When Yaakov left Lavan’s house with his entourage and was to encounter his brother Eisav, he made sure that his beloved Rochel lagged behind everyone else. Yaakov feared that Eisav would set his eyes on his attractive wife and desire her. Yosef, a mere lad at the time, placed himself in front of his mother, stretching himself as tall as he could in order to shield her from Eisav’s view.
At the same time, Yaakov’s apprehensiveness in exposing his young daughter, Dinah, to Eisav impelled him to hide her in a box. Hashem punished him for this (for had Eisav married Dinah, she might have had a positive influence on him) by having Dinah fall under the spell of Shechem, who took advantage of her and brought shame upon Yaakov’s household.
Dinah’s union with Shechem produced a daughter, Osnat. Osnat was eventually sent out of Yaakov’s home, but not before her grandfather placed a necklace with a kimaya round her neck, engraved with the name of Hashem and the child’s ancestry. The malach Gavriel brought Osnat to the home of the childless Potiphar where he and his wife raised her as their own.

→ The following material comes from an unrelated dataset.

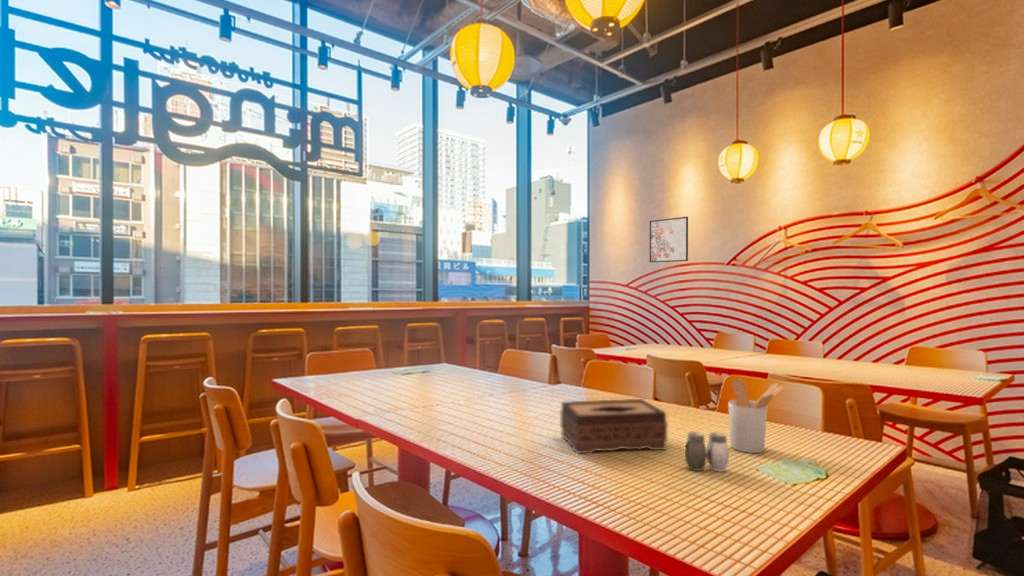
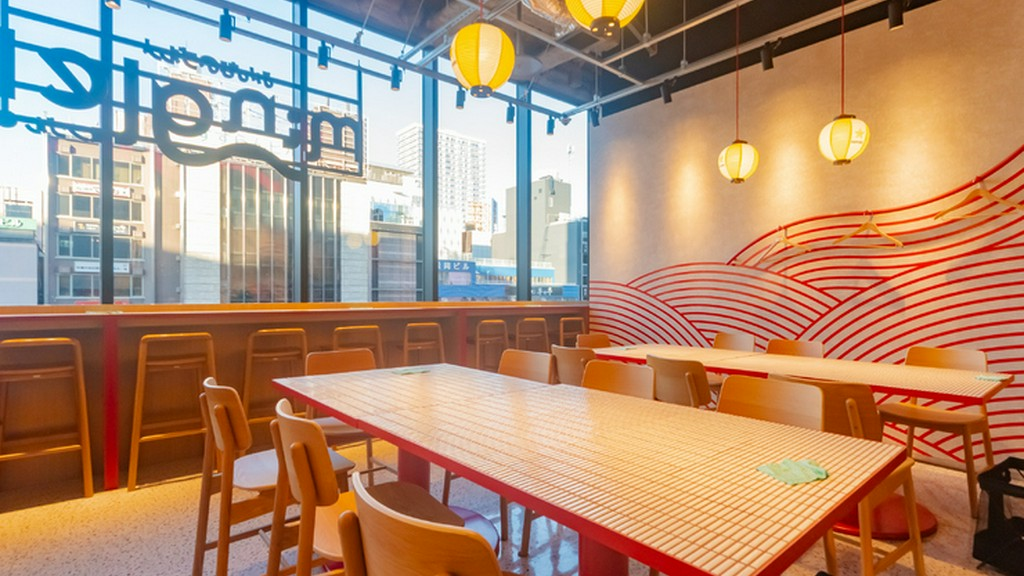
- salt and pepper shaker [684,431,730,472]
- utensil holder [727,377,785,454]
- tissue box [560,398,668,455]
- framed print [649,216,689,264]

Following Yosef’s untoward episode with Potiphar’s wife (who as we know was besotted with Yosef’s good looks and set out to seduce him – in due course maliciously accusing him of having wanted to have his way with her), Osnat ended up testifying to Yosef’s innocence.
As Egyptian viceroy, Yosef’s immense appeal had young maidens clamoring for his attention. They literally climbed walls to catch a glimpse of him. Yosef became worthy of his good looks and all of this adulation when he had valiantly sought to protect his beautiful mother from Eisav.

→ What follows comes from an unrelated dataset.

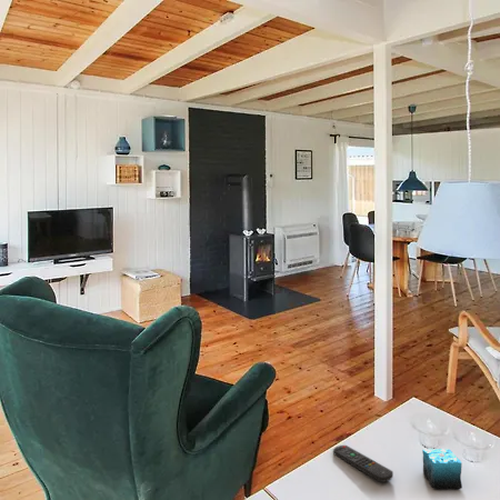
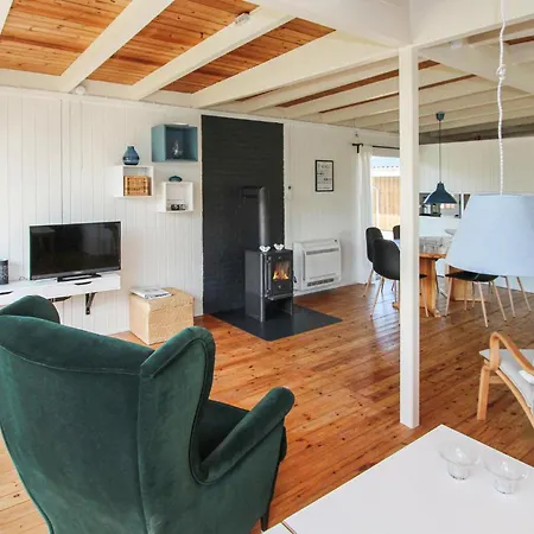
- candle [421,448,463,490]
- remote control [332,444,394,483]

Yosef additionally merited immunity to an ayin hara, said to hold no sway over all of his descendants — due to his having maintained his sense of modesty. He constantly averted his eyes from the girls who pursued him, neither acknowledging nor responding to the daughters of kings who would hurl their valuables at him. Osnat among them had on her person only one item of value — the engraved kimaya that she threw to Yosef. When Yosef saw the inscription attesting to her lineage, he took Osnat as a wife. She was thus divinely rewarded for her eyewitness testimony to the true unfolding of events in the house of Potiphar.

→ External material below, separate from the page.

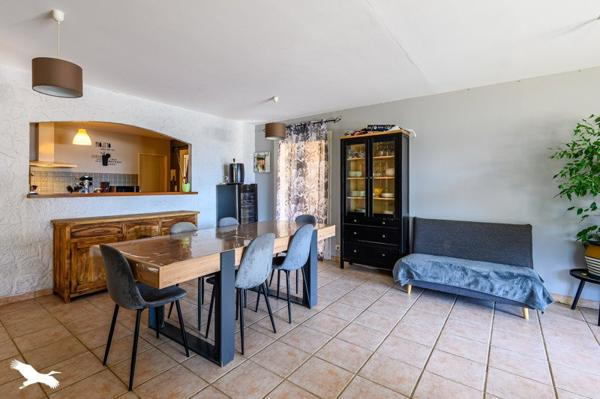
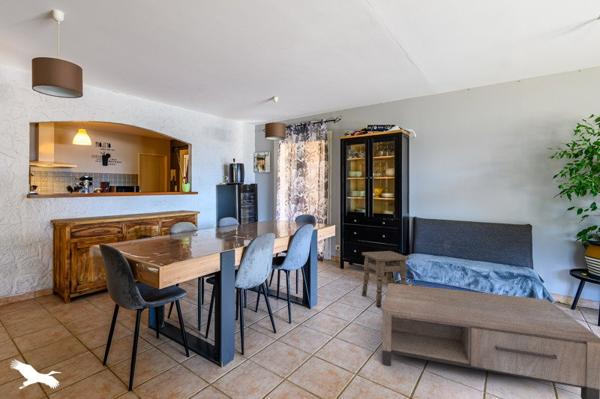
+ coffee table [381,282,600,399]
+ side table [361,250,410,308]
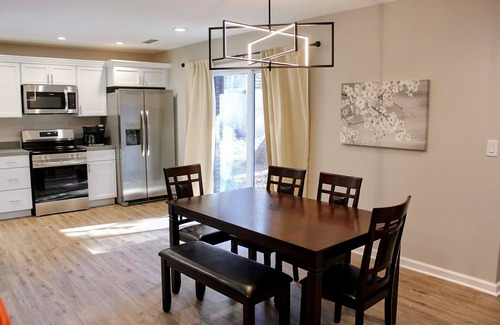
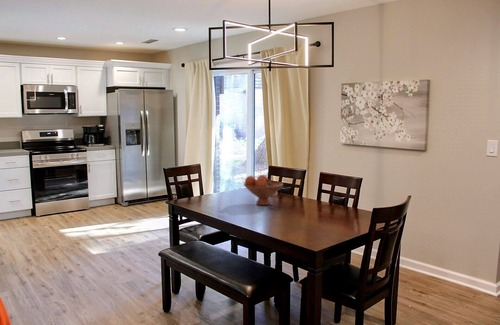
+ fruit bowl [243,174,284,206]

Fast-forward and who of Yaakov’s grandchildren should be held up as models for our children to emulate in the blessings conferred upon them to this very day? None other than Yosef’s children, Ephraim and Menashe. Kind of perplexing, considering their “stained” yichus. Their mother, after all, was the offspring of Shechem and she herself grew up in an Egyptian home, raised by Potiphar and his nefarious wife no less.
The Torah is apparently more impressed with one’s character than one’s yichus. Ephraim and Menashe happened to be the first set of brothers since the beginning of time to actually get along with one another. Even Yaakov’s motion to bless the younger before the elder stirred no feelings of envy or animosity in them; they remained ever loyal and connected to one another, each equally concerned for the other’s wellbeing. Neither haughtiness nor arrogance entered the picture, just a brotherly camaraderie and devotion — indeed a model of brotherhood.
Furthermore, whereas their cousins reaped the benefit of being raised in the Holy Land in a Jewish environment, Yosef’s children grew up in Mitzrayim with foreign influence all around them, and yet they adhered to their faith and managed to remain true to their heritage — as did their father in the face of severe provocation. This is our fervent wish for our children, grandchildren and succeeding generations: that they withstand the temptations they are ceaselessly bombarded with in golus.